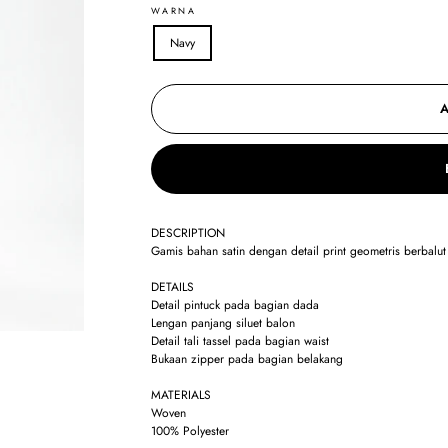
WARNA
Navy
DESCRIPTION
Gamis bahan satin dengan detail print geometris berbalu
DETAILS
Detail pintuck pada bagian dada
Lengan panjang siluet balon
Detail tali tassel pada bagian waist
Bukaan zipper pada bagian belakang
MATERIALS
Woven
100% Polyester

· · · ·

-- Activity --
Please recast the text in the records above as a numbered list, one line per item with blank lines left out, and leave the pictures out of your answer.

-- Exercise output --
1. WARNA
2. Navy
3. DESCRIPTION
4. Gamis bahan satin dengan detail print geometris berbalu
5. DETAILS
6. Detail pintuck pada bagian dada
7. Lengan panjang siluet balon
8. Detail tali tassel pada bagian waist
9. Bukaan zipper pada bagian belakang
10. MATERIALS
11. Woven
12. 100% Polyester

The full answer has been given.